Journal de quarantaine – Jour #5

Journal de quarantaine #5

Crédit photo: Michel Hébert

Des millions de rames

Vous ne serez pas surpris d’apprendre – mais peut-être le saviez-vous déjà – que le nom « équipe » puise ses origines et sa signification actuelle du terme « équipage ». Si on s’amuse à remonter encore un peu le courant, on retrouve en amont le mot « équiper », d’abord sous la forme « eschiper » (vers 1120!), découlant lui-même de l’anglo-saxon « scipian », qui veut dire « naviguer ».

Je postule que vous ne serez pas surpris parce qu’il faut être au moins un peu fou – ou, plus gentiment, téméraire, hardi – pour se lancer seul dans une traversée de la mer. Les grandes étendues d’eau ne sont pas notre habitat naturel et s’y lancer relève toujours d’une certaine braverie, même si les bateaux que nous construisons aujourd’hui peuvent nous laisser l’impression d’une certaine invincibilité.

Après avoir pris le large, l’eau se referme sur nous à perte de vue et le bateau n’est plus qu’une île mouvante, vulnérable et esseulée.

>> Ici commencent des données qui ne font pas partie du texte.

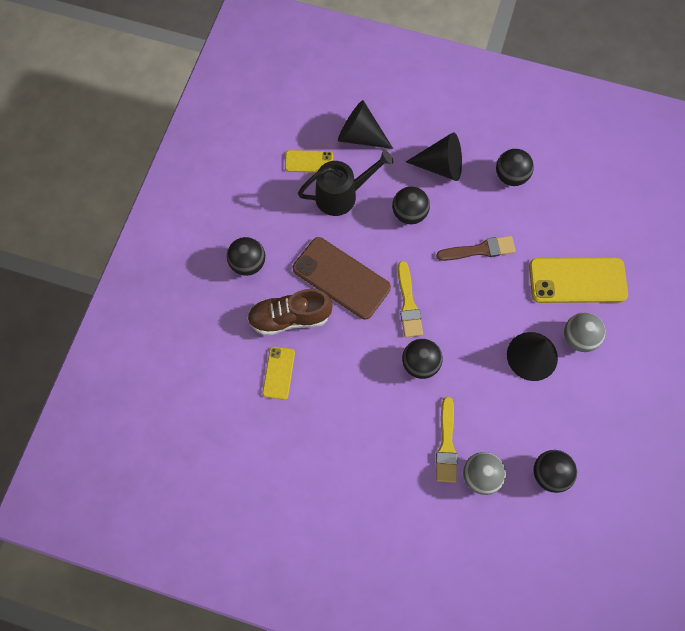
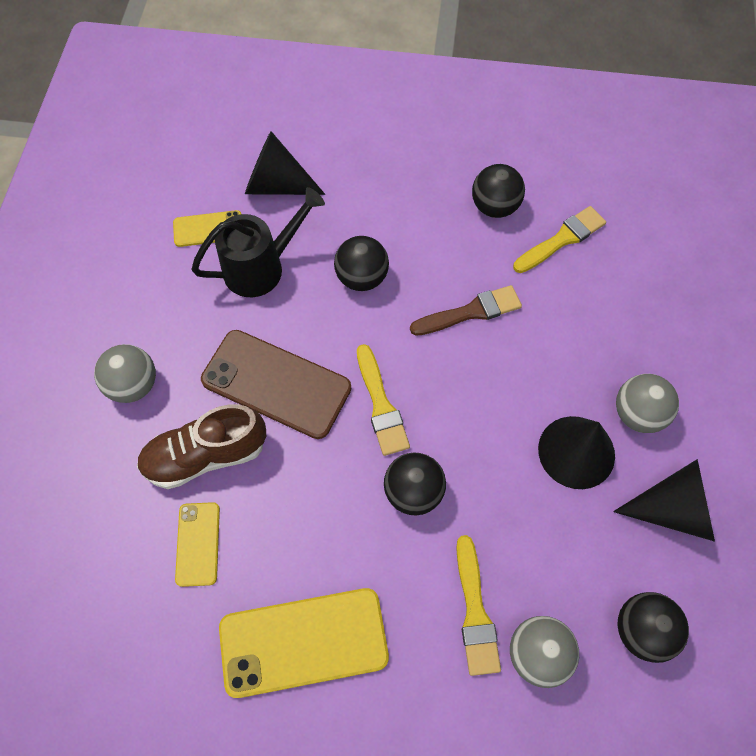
camera: 10 degrees left, 5 degrees down
(248, 263) = (133, 385): black ball -> grey ball
(440, 166) = (395, 208): black cone -> black cone (673, 509)
(553, 208) = (562, 239): none -> yellow brush
(577, 280) = (617, 332): yellow phone -> yellow phone (303, 641)

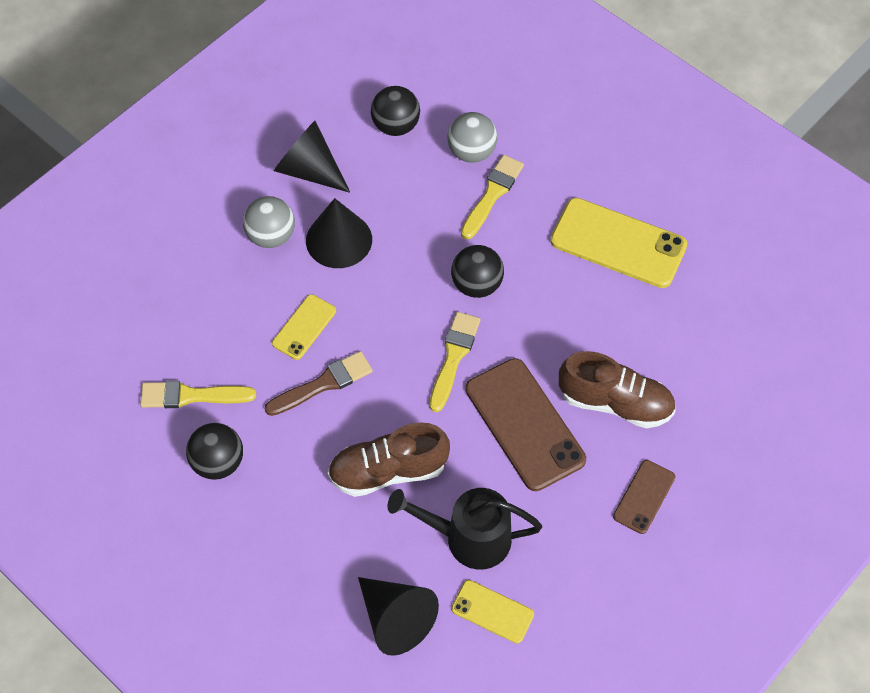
camera: 145 degrees left, 5 degrees down
(133, 385) = (644, 497): grey ball -> brown phone
(198, 544) = (656, 344): yellow phone -> yellow phone (304, 327)
(362, 277) = (388, 471): black ball -> brown shoe
(470, 312) = (323, 384): brown brush -> brown brush turned 135 degrees clockwise

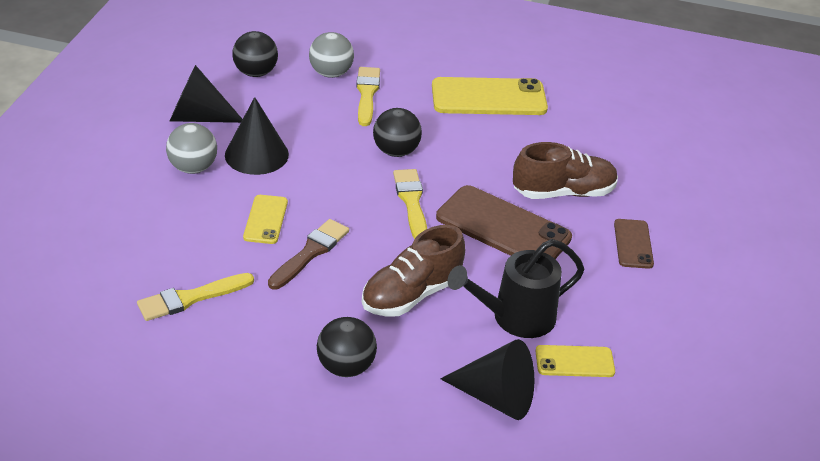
camera: 30 degrees left, 20 degrees down
(218, 462) = (249, 339): black ball -> black ball (346, 367)

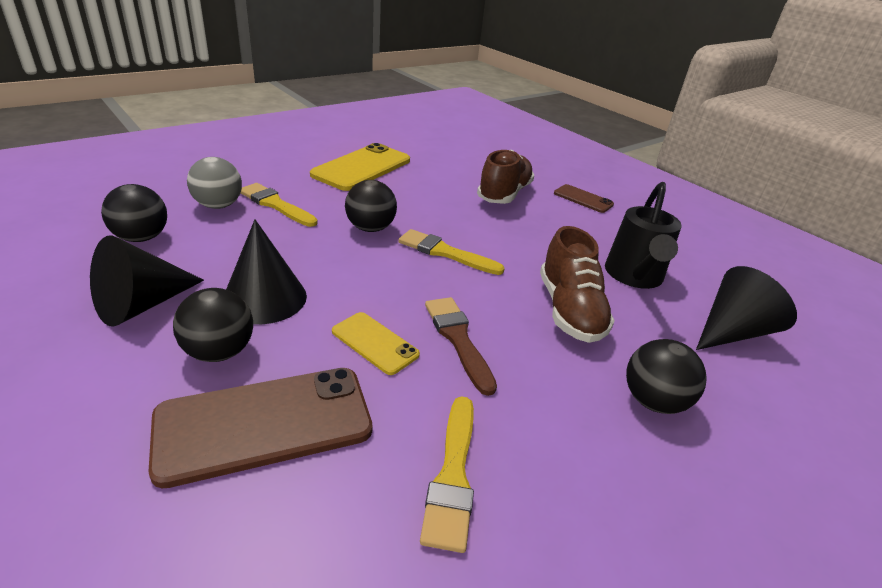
camera: 55 degrees left, 5 degrees down
(193, 168) = (219, 352): grey ball -> black ball
(503, 227) = (520, 232): brown phone -> brown phone (264, 424)
(574, 361) = (701, 276): yellow phone -> none

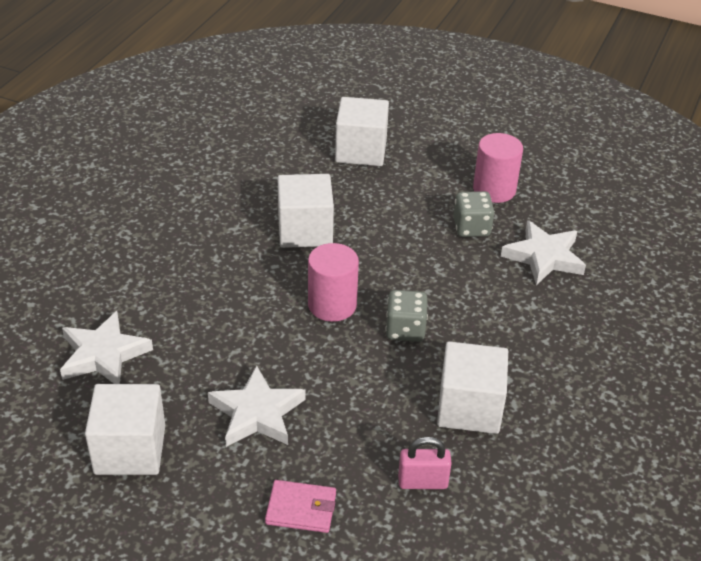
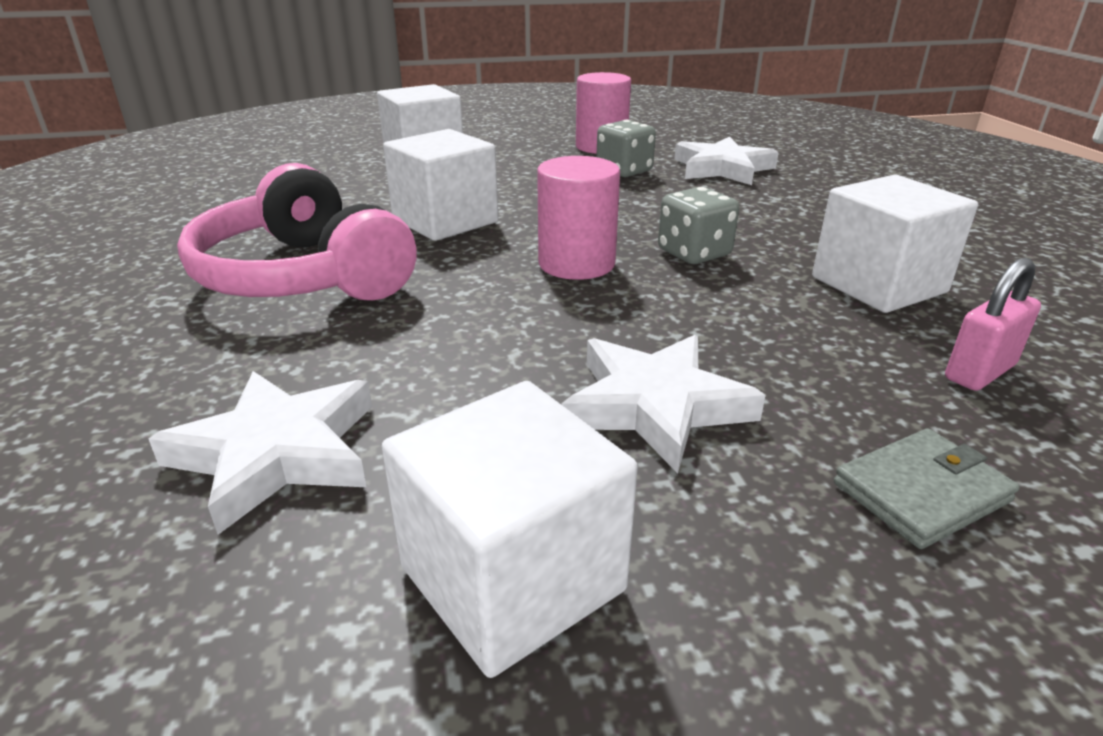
camera: 35 degrees left, 10 degrees down
(195, 246) = (303, 276): none -> pink headphones
(301, 509) = (921, 492): pink wallet -> grey wallet

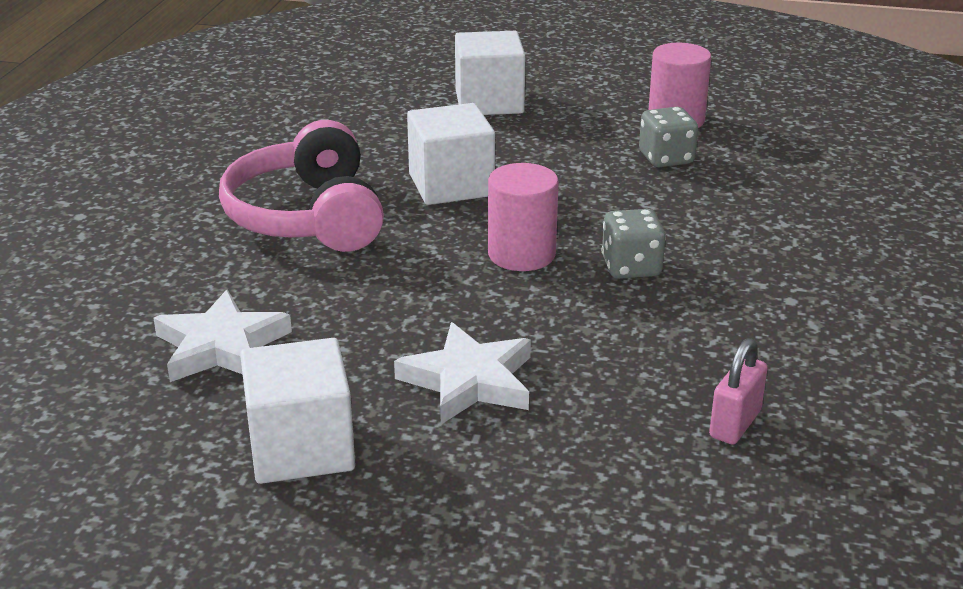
camera: 25 degrees right, 0 degrees up
(722, 168) = (771, 175): white star -> none
(878, 285) = (756, 336): white cube -> none
(921, 492) = (580, 479): grey wallet -> none
(980, 372) = (735, 424): pink padlock -> pink padlock turned 45 degrees counterclockwise

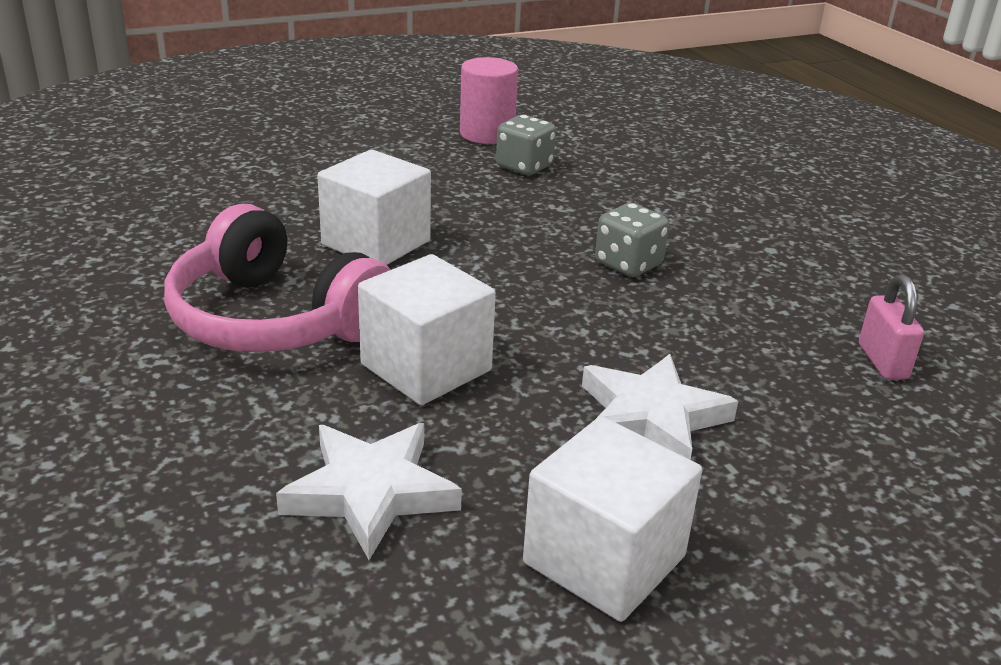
camera: 40 degrees left, 0 degrees up
(489, 102) = (305, 159): white cube -> white cube (426, 367)
(521, 254) = (528, 284): pink cylinder -> none

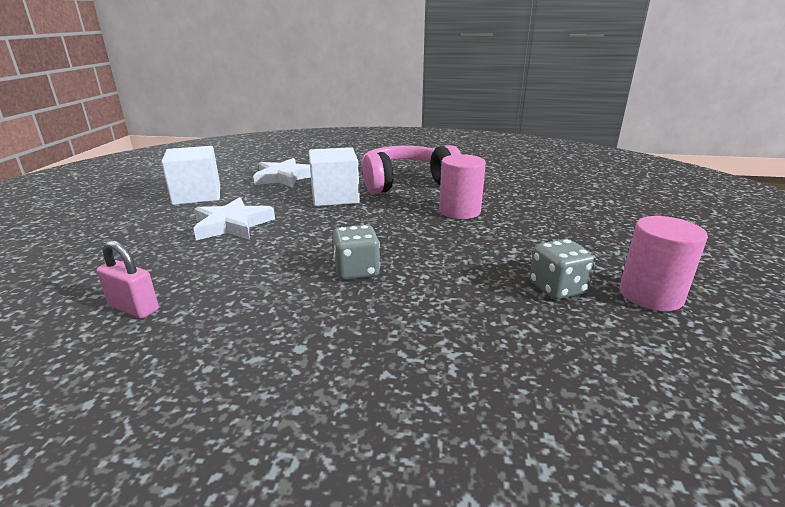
camera: 125 degrees right, 5 degrees down
(376, 243) = (459, 211): white cube -> pink cylinder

Seules les étoiles peuvent en témoigner : des vagues se dessinent au loin, le vent prépare ses tempêtes et quelques gros poissons surveillent le dessous de la coque avec l’espoir, peut-être, d’un festin à venir. Parce que les éléments ne nous sont pas favorables, que les obstacles seront nombreux et que notre moral sera mis à l’épreuve, il vaut mieux être une équipe.

Je ne veux pas ambitionner sur le champ lexical, mais force est d’admettre que nous voilà confrontés à une bien étrange traversée, isolés entre nos quatre murs, le cœur en flottaison sur une confiance fragile, serrant les dents en attendant que la tempête déferle. L’horizon se résume au balcon de mon voisin, à l’amour inconditionnel de mon petit bout d’homme et à la promesse que nous accosterons un jour – le plus vite possible, mais quand? – sur les rives d’un nouveau monde. Parce que la fin d’un monde, croit-on, n’est que le début d’un autre. Alors, peut-être, pourrons-nous en profiter pour le rendre meilleur.

Pour ça, il nous faut une équipe. On l’oublie parfois, mais on peut se réclamer de plusieurs équipes. Inutile de chercher à nous mettre dans des boîtes, de prêter allégeance à un seul parti, mouvement religieux ou équipe sportive. On peut être citoyen de la terre, résident de sa rue, travailleur d’une communauté professionnelle, ailier gauche dans une ligue de garage, joueur de triangle dans un orchestre, membre d’une famille, boute-en-train d’un groupe d’amis, et que ne puis-je pas encore inventer? Il n’y a pas de règles. On peut naviguer sur les réseaux sociaux, choisir une page d’intérêt, et cliquer : joindre le groupe. C’est tout.

Dans l’exercice de conscientisation de la population, qui s’est intensifié depuis déjà une semaine, l’une des formules mises de l’avant est une équation qui relève d’un paradoxe : distanciation sociale = solidarité. Il fallait une image choc. Ça a fonctionné, tant mieux. Mais entre nous, on pourrait se proposer une équation qui corresponde davantage à nos besoins : distanciation physique = solidarité sociale. Ce n’est pas le temps de défaire les liens qui nous unissent, au contraire. À moins d’être un peu fou – ou, plus gentiment, téméraire, hardi –, il n’y a qu’une seule façon d’affronter ce qui nous attend : ensemble.

Voilà pourquoi je vous donne rendez-vous ici, demain.